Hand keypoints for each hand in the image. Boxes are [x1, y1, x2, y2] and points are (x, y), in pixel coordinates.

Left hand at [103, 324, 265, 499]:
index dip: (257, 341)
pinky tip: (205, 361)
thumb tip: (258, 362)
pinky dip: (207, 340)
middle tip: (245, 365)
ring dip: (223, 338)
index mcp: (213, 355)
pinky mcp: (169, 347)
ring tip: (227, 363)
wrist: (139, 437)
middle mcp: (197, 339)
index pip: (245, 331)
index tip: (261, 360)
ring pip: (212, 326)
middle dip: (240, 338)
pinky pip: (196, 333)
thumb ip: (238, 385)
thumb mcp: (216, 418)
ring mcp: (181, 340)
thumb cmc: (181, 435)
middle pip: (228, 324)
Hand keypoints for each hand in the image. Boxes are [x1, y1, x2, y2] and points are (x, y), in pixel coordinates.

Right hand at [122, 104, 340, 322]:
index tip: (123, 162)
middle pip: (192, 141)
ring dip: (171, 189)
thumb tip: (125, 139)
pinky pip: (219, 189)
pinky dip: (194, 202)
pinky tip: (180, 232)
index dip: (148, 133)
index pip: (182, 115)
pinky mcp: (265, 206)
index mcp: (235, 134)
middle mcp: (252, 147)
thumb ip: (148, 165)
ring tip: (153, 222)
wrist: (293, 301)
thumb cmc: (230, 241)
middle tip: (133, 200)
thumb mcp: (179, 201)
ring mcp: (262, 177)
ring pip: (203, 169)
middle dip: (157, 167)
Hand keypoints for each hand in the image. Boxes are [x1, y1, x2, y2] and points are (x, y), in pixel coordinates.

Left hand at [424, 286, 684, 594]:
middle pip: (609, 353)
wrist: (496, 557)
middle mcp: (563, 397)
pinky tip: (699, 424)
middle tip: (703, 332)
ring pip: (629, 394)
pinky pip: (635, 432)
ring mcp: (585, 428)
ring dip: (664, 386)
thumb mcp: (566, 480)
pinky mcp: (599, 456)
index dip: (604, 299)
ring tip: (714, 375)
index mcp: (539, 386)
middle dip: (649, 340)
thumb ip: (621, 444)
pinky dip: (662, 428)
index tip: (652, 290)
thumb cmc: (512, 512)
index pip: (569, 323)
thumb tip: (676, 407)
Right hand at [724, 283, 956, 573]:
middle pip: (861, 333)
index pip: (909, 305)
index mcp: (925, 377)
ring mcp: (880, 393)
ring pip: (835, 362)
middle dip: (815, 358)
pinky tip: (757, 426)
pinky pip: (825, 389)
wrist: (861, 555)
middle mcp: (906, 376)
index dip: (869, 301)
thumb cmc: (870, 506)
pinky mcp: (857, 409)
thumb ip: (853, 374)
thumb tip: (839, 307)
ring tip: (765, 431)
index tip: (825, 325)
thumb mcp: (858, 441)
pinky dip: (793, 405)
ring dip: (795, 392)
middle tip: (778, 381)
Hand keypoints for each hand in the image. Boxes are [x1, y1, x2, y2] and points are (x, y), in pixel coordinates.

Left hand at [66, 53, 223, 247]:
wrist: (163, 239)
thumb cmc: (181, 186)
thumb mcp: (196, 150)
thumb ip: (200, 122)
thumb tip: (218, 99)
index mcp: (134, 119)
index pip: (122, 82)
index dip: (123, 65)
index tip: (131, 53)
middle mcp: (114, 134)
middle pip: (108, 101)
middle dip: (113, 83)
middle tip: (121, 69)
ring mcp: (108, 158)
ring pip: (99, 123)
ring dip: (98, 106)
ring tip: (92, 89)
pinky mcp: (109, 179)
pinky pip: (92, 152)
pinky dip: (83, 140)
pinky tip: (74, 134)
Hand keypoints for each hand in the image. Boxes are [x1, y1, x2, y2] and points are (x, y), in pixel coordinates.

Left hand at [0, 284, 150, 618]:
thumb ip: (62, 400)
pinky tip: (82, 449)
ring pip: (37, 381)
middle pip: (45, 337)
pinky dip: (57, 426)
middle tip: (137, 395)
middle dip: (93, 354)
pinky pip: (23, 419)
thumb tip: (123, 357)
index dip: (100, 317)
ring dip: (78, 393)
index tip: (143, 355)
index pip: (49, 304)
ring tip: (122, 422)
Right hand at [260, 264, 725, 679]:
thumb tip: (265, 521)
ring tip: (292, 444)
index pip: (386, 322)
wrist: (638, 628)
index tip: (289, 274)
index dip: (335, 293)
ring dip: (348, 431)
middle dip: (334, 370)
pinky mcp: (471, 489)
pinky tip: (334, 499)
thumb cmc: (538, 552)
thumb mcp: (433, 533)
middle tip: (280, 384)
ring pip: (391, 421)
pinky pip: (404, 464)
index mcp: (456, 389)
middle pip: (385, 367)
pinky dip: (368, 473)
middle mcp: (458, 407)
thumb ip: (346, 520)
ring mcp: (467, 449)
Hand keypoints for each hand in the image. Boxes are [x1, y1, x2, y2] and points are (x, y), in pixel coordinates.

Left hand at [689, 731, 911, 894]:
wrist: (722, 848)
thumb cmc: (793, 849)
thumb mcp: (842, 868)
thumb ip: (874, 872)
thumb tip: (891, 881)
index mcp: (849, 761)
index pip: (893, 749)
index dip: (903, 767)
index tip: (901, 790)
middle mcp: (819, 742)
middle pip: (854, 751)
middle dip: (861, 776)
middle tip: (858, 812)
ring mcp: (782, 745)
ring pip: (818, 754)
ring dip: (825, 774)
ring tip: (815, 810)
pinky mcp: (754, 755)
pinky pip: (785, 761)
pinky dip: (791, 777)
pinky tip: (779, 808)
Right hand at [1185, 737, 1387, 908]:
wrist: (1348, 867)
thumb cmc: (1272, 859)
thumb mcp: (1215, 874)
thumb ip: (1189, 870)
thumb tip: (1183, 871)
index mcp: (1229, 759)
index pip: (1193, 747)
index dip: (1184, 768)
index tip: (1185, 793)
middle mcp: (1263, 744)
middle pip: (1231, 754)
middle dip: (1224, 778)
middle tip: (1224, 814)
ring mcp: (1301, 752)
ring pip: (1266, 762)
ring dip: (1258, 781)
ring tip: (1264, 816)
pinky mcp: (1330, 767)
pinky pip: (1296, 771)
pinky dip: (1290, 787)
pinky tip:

**WHAT TO PRODUCE:** An exact reproduction of the data is required. Leave nothing out.

**RESULT FOR THIS EXERCISE:**
Hand keypoints for each hand in the image. Boxes are [x1, y1, x2, y2] and points are (x, y), in pixel coordinates.

Left hand at [103, 324, 265, 499]:
index dip: (257, 341)
pinky tip: (205, 361)
thumb tip: (258, 362)
pinky dip: (207, 340)
middle tip: (245, 365)
ring dip: (223, 338)
index mcp: (213, 355)
pinky mcp: (169, 347)
ring tip: (227, 363)
wrist: (139, 437)
middle mcp: (197, 339)
index pip: (245, 331)
index tip: (261, 360)
ring pip: (212, 326)
middle dip: (240, 338)
pinky pip: (196, 333)
thumb ip: (238, 385)
thumb mcp: (216, 418)
ring mcp: (181, 340)
thumb cmc: (181, 435)
middle pip: (228, 324)
Hand keypoints for each hand in the image. Boxes are [x1, y1, x2, y2] and points are (x, y), in pixel coordinates.

Right hand at [122, 104, 340, 322]:
index tip: (123, 162)
middle pip: (192, 141)
ring dip: (171, 189)
thumb tip: (125, 139)
pinky pip: (219, 189)
pinky dip: (194, 202)
pinky tip: (180, 232)
index dip: (148, 133)
index pip: (182, 115)
pinky mcp: (265, 206)
index mcp: (235, 134)
middle mcp: (252, 147)
thumb ip: (148, 165)
ring tip: (153, 222)
wrist: (293, 301)
thumb cmc: (230, 241)
middle tip: (133, 200)
thumb mcp: (179, 201)
ring mcp: (262, 177)
ring pip: (203, 169)
middle dip: (157, 167)
Hand keypoints for each hand in the image. Boxes are [x1, y1, x2, y2] and points are (x, y), in pixel coordinates.

Left hand at [424, 286, 684, 594]:
middle pip: (609, 353)
wrist: (496, 557)
middle mcp: (563, 397)
pinky tip: (699, 424)
middle tip: (703, 332)
ring pip: (629, 394)
pinky pip: (635, 432)
ring mcp: (585, 428)
ring dip: (664, 386)
thumb mcp: (566, 480)
pinky mcp: (599, 456)
index dip: (604, 299)
ring tip: (714, 375)
index mcp: (539, 386)
middle dip: (649, 340)
thumb ip: (621, 444)
pinky dip: (662, 428)
index tip: (652, 290)
thumb cmc: (512, 512)
index pip: (569, 323)
thumb tip: (676, 407)
Right hand at [724, 283, 956, 573]:
middle pip: (861, 333)
index pip: (909, 305)
index mcp: (925, 377)
ring mcp: (880, 393)
ring pip: (835, 362)
middle dip: (815, 358)
pinky tip: (757, 426)
pinky pip: (825, 389)
wrist: (861, 555)
middle mcp: (906, 376)
index dip: (869, 301)
thumb cmc: (870, 506)
pinky mcp: (857, 409)
thumb ip: (853, 374)
thumb tip: (839, 307)
ring tip: (765, 431)
index tip: (825, 325)
thumb mcp: (858, 441)
pinky dip: (793, 405)
ring dip: (795, 392)
middle tip: (778, 381)
Hand keypoints for each hand in the image. Boxes are [x1, y1, x2, y2] and points are (x, y), in pixel coordinates.

Left hand at [66, 53, 223, 247]:
wrist: (163, 239)
thumb cmc: (181, 186)
thumb mcp: (196, 150)
thumb ip: (200, 122)
thumb tip: (218, 99)
index mcp: (134, 119)
index pip: (122, 82)
index dip: (123, 65)
index tip: (131, 53)
middle mcp: (114, 134)
middle pip: (108, 101)
middle dip: (113, 83)
middle tip: (121, 69)
ring mcp: (108, 158)
ring pip: (99, 123)
ring dip: (98, 106)
ring tip: (92, 89)
pinky mcp: (109, 179)
pinky pip: (92, 152)
pinky dip: (83, 140)
pinky tip: (74, 134)
Hand keypoints for each hand in the image. Boxes are [x1, y1, x2, y2] and points are (x, y), in pixel coordinates.

Left hand at [0, 284, 150, 618]:
thumb ip: (62, 400)
pinky tip: (82, 449)
ring pip: (37, 381)
middle pip: (45, 337)
pinky dip: (57, 426)
middle tip: (137, 395)
middle dip: (93, 354)
pinky pip: (23, 419)
thumb tip: (123, 357)
index dip: (100, 317)
ring dip: (78, 393)
index tip: (143, 355)
index pip: (49, 304)
ring tip: (122, 422)
Right hand at [260, 264, 725, 679]:
thumb tip: (265, 521)
ring tip: (292, 444)
index pip: (386, 322)
wrist: (638, 628)
index tip: (289, 274)
index dip: (335, 293)
ring dip: (348, 431)
middle dip: (334, 370)
pinky mcp: (471, 489)
pinky tip: (334, 499)
thumb cmc: (538, 552)
thumb mcp: (433, 533)
middle tip: (280, 384)
ring pip: (391, 421)
pinky pip: (404, 464)
index mcp: (456, 389)
middle pip: (385, 367)
pinky dip: (368, 473)
middle mcp: (458, 407)
thumb ip: (346, 520)
ring mcp: (467, 449)
Hand keypoints for each hand in the image. Boxes are [x1, y1, x2, y2] and points are (x, y), in pixel coordinates.

Left hand at [689, 731, 911, 894]:
wrist: (722, 848)
thumb cmc: (793, 849)
thumb mcp: (842, 868)
thumb ip: (874, 872)
thumb tip: (891, 881)
index mcp: (849, 761)
index pip: (893, 749)
index dip: (903, 767)
index tip: (901, 790)
middle mcp: (819, 742)
middle pip: (854, 751)
middle dip: (861, 776)
middle tip: (858, 812)
ring mcp: (782, 745)
ring pip: (818, 754)
ring dip: (825, 774)
ring tip: (815, 810)
pinky mcp: (754, 755)
pinky pip: (785, 761)
pinky dip: (791, 777)
pinky tip: (779, 808)
Right hand at [1185, 737, 1387, 908]:
wrist: (1348, 867)
thumb cmc: (1272, 859)
thumb mcp: (1215, 874)
thumb ip: (1189, 870)
thumb tip: (1183, 871)
index mcp: (1229, 759)
index pip: (1193, 747)
index dip: (1184, 768)
index tip: (1185, 793)
middle mcp: (1263, 744)
middle pip: (1231, 754)
middle dip: (1224, 778)
middle tip: (1224, 814)
ring mcp: (1301, 752)
ring pip: (1266, 762)
ring dip: (1258, 781)
ring tip: (1264, 816)
pinky mcp: (1330, 767)
pinky pip: (1296, 771)
pinky dip: (1290, 787)
pinky tip:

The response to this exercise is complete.